▶ _Aim of the exercise_: Every entry must be given again exactly. Include no pictures.

▶ _Data provided_:
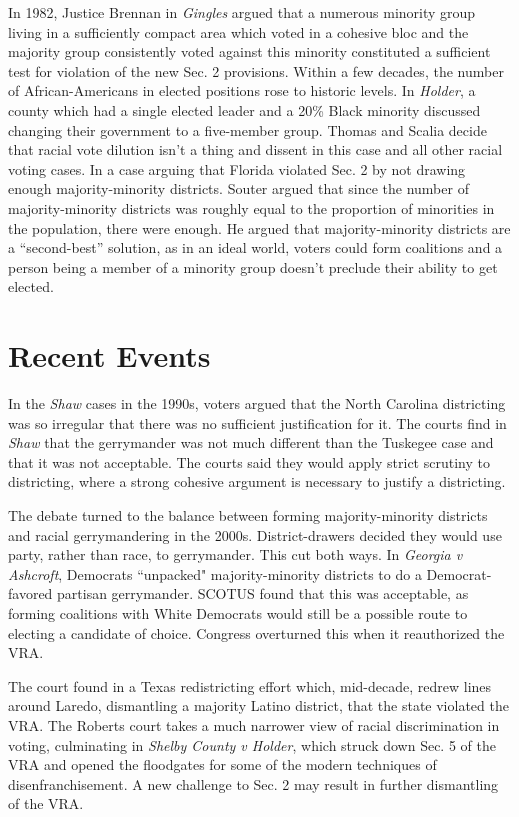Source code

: In 1982, Justice Brennan in \textit{Gingles} argued that a numerous minority group living in a sufficiently compact area which voted in a cohesive bloc and the majority group consistently voted against this minority constituted a sufficient test for violation of the new Sec. 2 provisions.  Within a few decades, the number of African-Americans in elected positions rose to historic levels.  In \textit{Holder}, a county which had a single elected leader and a 20\% Black minority discussed changing their government to a five-member group.  Thomas and Scalia decide that racial vote dilution isn't a thing and dissent in this case and all other racial voting cases.  In a case arguing that Florida violated Sec. 2 by not drawing enough majority-minority districts.  Souter argued that since the number of majority-minority districts was roughly equal to the proportion of minorities in the population, there were enough. He argued that majority-minority districts are a ``second-best'' solution, as in an ideal world, voters could form coalitions and a person being a member of a minority group doesn't preclude their ability to get elected.

\section*{Recent Events}

In the \textit{Shaw} cases in the 1990s, voters argued that the North Carolina districting was so irregular that there was no sufficient justification for it.  The courts find in \textit{Shaw} that the gerrymander was not much different than the Tuskegee case and that it was not acceptable.  The courts said they would apply strict scrutiny to districting, where a strong cohesive argument is necessary to justify a districting.  

The debate turned to the balance between forming majority-minority districts and racial gerrymandering in the 2000s.  District-drawers decided they would use party, rather than race, to gerrymander.  This cut both ways.  In \textit{Georgia v Ashcroft}, Democrats ``unpacked" majority-minority districts to do a Democrat-favored partisan gerrymander.  SCOTUS found that this was acceptable, as forming coalitions with White Democrats would still be a possible route to electing a candidate of choice.  Congress overturned this when it reauthorized the VRA.

The court found in a Texas redistricting effort which, mid-decade, redrew lines around Laredo, dismantling a majority Latino district, that the state violated the VRA.  The Roberts court takes a much narrower view of racial discrimination in voting, culminating in \textit{Shelby County v Holder}, which struck down Sec. 5 of the VRA and opened the floodgates for some of the modern techniques of disenfranchisement. A new challenge to Sec. 2 may result in further dismantling of the VRA.
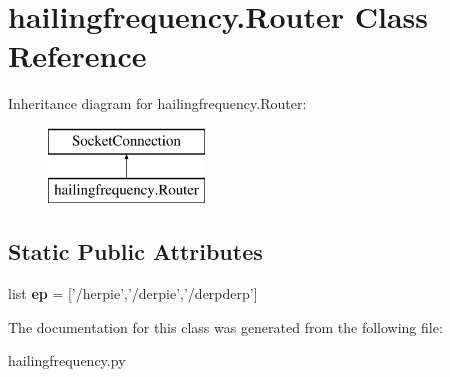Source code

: \hypertarget{classhailingfrequency_1_1_router}{\section{hailingfrequency.\-Router Class Reference}
\label{classhailingfrequency_1_1_router}
}
Inheritance diagram for hailingfrequency.\-Router\-:\begin{figure}[H]
\begin{center}
\leavevmode
\includegraphics[height=2.000000cm]{classhailingfrequency_1_1_router}
\end{center}
\end{figure}
\subsection*{Static Public Attributes}
\begin{DoxyCompactItemize}
\item 
\hypertarget{classhailingfrequency_1_1_router_abd092ba4b038043ee08bc33112758c7a}{list {\bfseries ep} = \mbox{[}'/herpie','/derpie','/derpderp'\mbox{]}}\label{classhailingfrequency_1_1_router_abd092ba4b038043ee08bc33112758c7a}

\end{DoxyCompactItemize}


The documentation for this class was generated from the following file\-:\begin{DoxyCompactItemize}
\item 
hailingfrequency.\-py\end{DoxyCompactItemize}
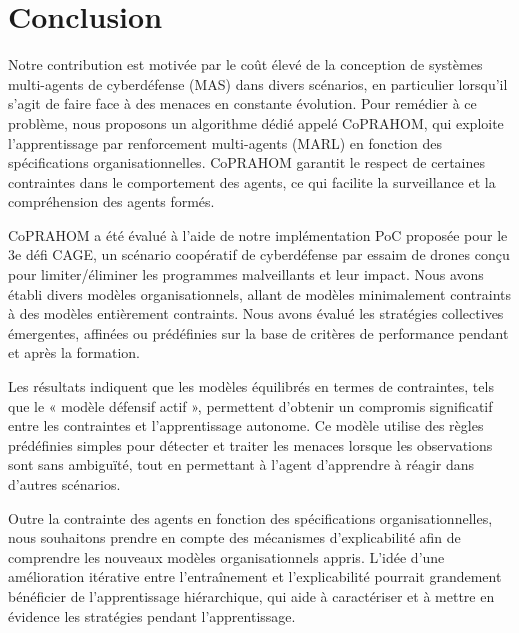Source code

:\section{Conclusion}\label{sec:conclusion}

Notre contribution est motivée par le coût élevé de la conception de systèmes multi-agents de cyberdéfense (MAS) dans divers scénarios, en particulier lorsqu'il s'agit de faire face à des menaces en constante évolution. Pour remédier à ce problème, nous proposons un algorithme dédié appelé CoPRAHOM, qui exploite l'apprentissage par renforcement multi-agents (MARL) en fonction des spécifications organisationnelles. CoPRAHOM garantit le respect de certaines contraintes dans le comportement des agents, ce qui facilite la surveillance et la compréhension des agents formés.

CoPRAHOM a été évalué à l'aide de notre implémentation PoC proposée pour le 3e défi CAGE, un scénario coopératif de cyberdéfense par essaim de drones conçu pour limiter/éliminer les programmes malveillants et leur impact. Nous avons établi divers modèles organisationnels, allant de modèles minimalement contraints à des modèles entièrement contraints. Nous avons évalué les stratégies collectives émergentes, affinées ou prédéfinies sur la base de critères de performance pendant et après la formation.

Les résultats indiquent que les modèles équilibrés en termes de contraintes, tels que le « modèle défensif actif », permettent d'obtenir un compromis significatif entre les contraintes et l'apprentissage autonome. Ce modèle utilise des règles prédéfinies simples pour détecter et traiter les menaces lorsque les observations sont sans ambiguïté, tout en permettant à l'agent d'apprendre à réagir dans d'autres scénarios.

Outre la contrainte des agents en fonction des spécifications organisationnelles, nous souhaitons prendre en compte des mécanismes d'explicabilité afin de comprendre les nouveaux modèles organisationnels appris. L'idée d'une amélioration itérative entre l'entraînement et l'explicabilité pourrait grandement bénéficier de l'apprentissage hiérarchique, qui aide à caractériser et à mettre en évidence les stratégies pendant l'apprentissage.


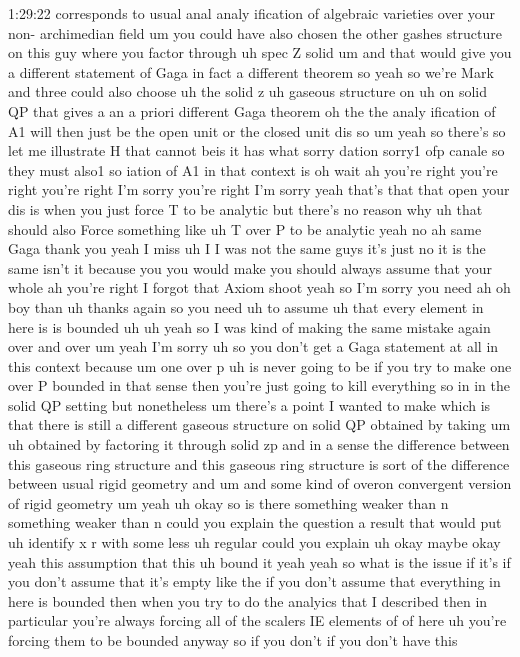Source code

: \begin{unfinished}{1:29:22}
corresponds to usual anal analy
ification of algebraic varieties over
your non- archimedian field um you could
have also chosen the other gashes
structure on this guy where you factor
through uh spec Z solid um and that
would give you a different statement of
Gaga in fact a different theorem so yeah
so we're
Mark and three could also
choose
uh the solid
z uh gaseous
structure on uh on solid
QP that gives a an a priori different
Gaga
theorem oh the the analy ification of A1
will then just be the open unit or the
closed unit
dis so um yeah so there's so let me
illustrate H that cannot
beis it has
what
sorry dation
sorry1
ofp
canale so they must
also1 so iation of A1 in that context is
oh wait ah you're right you're right
you're right I'm sorry you're right I'm
sorry yeah that's that that open your
dis is when you just force T to be
analytic but there's no reason
why
uh that should also Force something like
uh T over P to be analytic yeah no ah
same Gaga thank
you yeah I miss uh I I was not the same
guys it's
just no it is the same isn't it because
you you would
make you should always assume that your
whole
ah
you're right I forgot that Axiom shoot
yeah so I'm sorry you need
ah oh boy than uh thanks again so you
need
uh to
assume uh that every element in here is
is bounded
uh
uh yeah
so I was kind of making the same mistake
again over and over um yeah I'm sorry uh
so you don't get a Gaga statement at all
in this context because
um one over p uh is never going to be if
you try to make one over P bounded in
that sense then you're just going to
kill everything so in in the solid QP
setting but nonetheless um there's a
point I wanted to make which is that
there is still a different gaseous
structure on solid QP obtained by taking
um uh obtained by factoring it through
solid zp
and in a sense the difference between
this gaseous ring structure and this
gaseous ring structure is sort of the
difference between usual rigid geometry
and um and some kind of overon
convergent version of rigid
geometry
um
yeah uh
okay
so is there something weaker than
n something weaker than n could you
explain the
question a result that would put uh
identify x r with some
less uh
regular could you explain uh okay maybe
okay yeah this assumption that this uh
bound it yeah yeah
so what is the issue if it's if you
don't assume that it's empty like the if
you don't assume that everything in here
is bounded then when you try to do the
analyics that I described then in
particular you're always forcing all of
the scalers IE elements of of here uh
you're forcing them to be bounded anyway
so if you don't if you don't have this

\end{unfinished}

▶ _Task answer_:
Source code

: In 1982, Justice Brennan in \textit{Gingles} argued that a numerous minority group living in a sufficiently compact area which voted in a cohesive bloc and the majority group consistently voted against this minority constituted a sufficient test for violation of the new Sec. 2 provisions.  Within a few decades, the number of African-Americans in elected positions rose to historic levels.  In \textit{Holder}, a county which had a single elected leader and a 20\% Black minority discussed changing their government to a five-member group.  Thomas and Scalia decide that racial vote dilution isn't a thing and dissent in this case and all other racial voting cases.  In a case arguing that Florida violated Sec. 2 by not drawing enough majority-minority districts.  Souter argued that since the number of majority-minority districts was roughly equal to the proportion of minorities in the population, there were enough. He argued that majority-minority districts are a ``second-best'' solution, as in an ideal world, voters could form coalitions and a person being a member of a minority group doesn't preclude their ability to get elected.

\section*{Recent Events}

In the \textit{Shaw} cases in the 1990s, voters argued that the North Carolina districting was so irregular that there was no sufficient justification for it.  The courts find in \textit{Shaw} that the gerrymander was not much different than the Tuskegee case and that it was not acceptable.  The courts said they would apply strict scrutiny to districting, where a strong cohesive argument is necessary to justify a districting.  

The debate turned to the balance between forming majority-minority districts and racial gerrymandering in the 2000s.  District-drawers decided they would use party, rather than race, to gerrymander.  This cut both ways.  In \textit{Georgia v Ashcroft}, Democrats ``unpacked" majority-minority districts to do a Democrat-favored partisan gerrymander.  SCOTUS found that this was acceptable, as forming coalitions with White Democrats would still be a possible route to electing a candidate of choice.  Congress overturned this when it reauthorized the VRA.

The court found in a Texas redistricting effort which, mid-decade, redrew lines around Laredo, dismantling a majority Latino district, that the state violated the VRA.  The Roberts court takes a much narrower view of racial discrimination in voting, culminating in \textit{Shelby County v Holder}, which struck down Sec. 5 of the VRA and opened the floodgates for some of the modern techniques of disenfranchisement. A new challenge to Sec. 2 may result in further dismantling of the VRA.
Source code

: \hypertarget{classhailingfrequency_1_1_router}{\section{hailingfrequency.\-Router Class Reference}
\label{classhailingfrequency_1_1_router}
}
Inheritance diagram for hailingfrequency.\-Router\-:\begin{figure}[H]
\begin{center}
\leavevmode
\includegraphics[height=2.000000cm]{classhailingfrequency_1_1_router}
\end{center}
\end{figure}
\subsection*{Static Public Attributes}
\begin{DoxyCompactItemize}
\item 
\hypertarget{classhailingfrequency_1_1_router_abd092ba4b038043ee08bc33112758c7a}{list {\bfseries ep} = \mbox{[}'/herpie','/derpie','/derpderp'\mbox{]}}\label{classhailingfrequency_1_1_router_abd092ba4b038043ee08bc33112758c7a}

\end{DoxyCompactItemize}


The documentation for this class was generated from the following file\-:\begin{DoxyCompactItemize}
\item 
hailingfrequency.\-py\end{DoxyCompactItemize}
Source code

:\section{Conclusion}\label{sec:conclusion}

Notre contribution est motivée par le coût élevé de la conception de systèmes multi-agents de cyberdéfense (MAS) dans divers scénarios, en particulier lorsqu'il s'agit de faire face à des menaces en constante évolution. Pour remédier à ce problème, nous proposons un algorithme dédié appelé CoPRAHOM, qui exploite l'apprentissage par renforcement multi-agents (MARL) en fonction des spécifications organisationnelles. CoPRAHOM garantit le respect de certaines contraintes dans le comportement des agents, ce qui facilite la surveillance et la compréhension des agents formés.

CoPRAHOM a été évalué à l'aide de notre implémentation PoC proposée pour le 3e défi CAGE, un scénario coopératif de cyberdéfense par essaim de drones conçu pour limiter/éliminer les programmes malveillants et leur impact. Nous avons établi divers modèles organisationnels, allant de modèles minimalement contraints à des modèles entièrement contraints. Nous avons évalué les stratégies collectives émergentes, affinées ou prédéfinies sur la base de critères de performance pendant et après la formation.

Les résultats indiquent que les modèles équilibrés en termes de contraintes, tels que le « modèle défensif actif », permettent d'obtenir un compromis significatif entre les contraintes et l'apprentissage autonome. Ce modèle utilise des règles prédéfinies simples pour détecter et traiter les menaces lorsque les observations sont sans ambiguïté, tout en permettant à l'agent d'apprendre à réagir dans d'autres scénarios.

Outre la contrainte des agents en fonction des spécifications organisationnelles, nous souhaitons prendre en compte des mécanismes d'explicabilité afin de comprendre les nouveaux modèles organisationnels appris. L'idée d'une amélioration itérative entre l'entraînement et l'explicabilité pourrait grandement bénéficier de l'apprentissage hiérarchique, qui aide à caractériser et à mettre en évidence les stratégies pendant l'apprentissage.


Source code

: \begin{unfinished}{1:29:22}
corresponds to usual anal analy
ification of algebraic varieties over
your non- archimedian field um you could
have also chosen the other gashes
structure on this guy where you factor
through uh spec Z solid um and that
would give you a different statement of
Gaga in fact a different theorem so yeah
so we're
Mark and three could also
choose
uh the solid
z uh gaseous
structure on uh on solid
QP that gives a an a priori different
Gaga
theorem oh the the analy ification of A1
will then just be the open unit or the
closed unit
dis so um yeah so there's so let me
illustrate H that cannot
beis it has
what
sorry dation
sorry1
ofp
canale so they must
also1 so iation of A1 in that context is
oh wait ah you're right you're right
you're right I'm sorry you're right I'm
sorry yeah that's that that open your
dis is when you just force T to be
analytic but there's no reason
why
uh that should also Force something like
uh T over P to be analytic yeah no ah
same Gaga thank
you yeah I miss uh I I was not the same
guys it's
just no it is the same isn't it because
you you would
make you should always assume that your
whole
ah
you're right I forgot that Axiom shoot
yeah so I'm sorry you need
ah oh boy than uh thanks again so you
need
uh to
assume uh that every element in here is
is bounded
uh
uh yeah
so I was kind of making the same mistake
again over and over um yeah I'm sorry uh
so you don't get a Gaga statement at all
in this context because
um one over p uh is never going to be if
you try to make one over P bounded in
that sense then you're just going to
kill everything so in in the solid QP
setting but nonetheless um there's a
point I wanted to make which is that
there is still a different gaseous
structure on solid QP obtained by taking
um uh obtained by factoring it through
solid zp
and in a sense the difference between
this gaseous ring structure and this
gaseous ring structure is sort of the
difference between usual rigid geometry
and um and some kind of overon
convergent version of rigid
geometry
um
yeah uh
okay
so is there something weaker than
n something weaker than n could you
explain the
question a result that would put uh
identify x r with some
less uh
regular could you explain uh okay maybe
okay yeah this assumption that this uh
bound it yeah yeah
so what is the issue if it's if you
don't assume that it's empty like the if
you don't assume that everything in here
is bounded then when you try to do the
analyics that I described then in
particular you're always forcing all of
the scalers IE elements of of here uh
you're forcing them to be bounded anyway
so if you don't if you don't have this

\end{unfinished}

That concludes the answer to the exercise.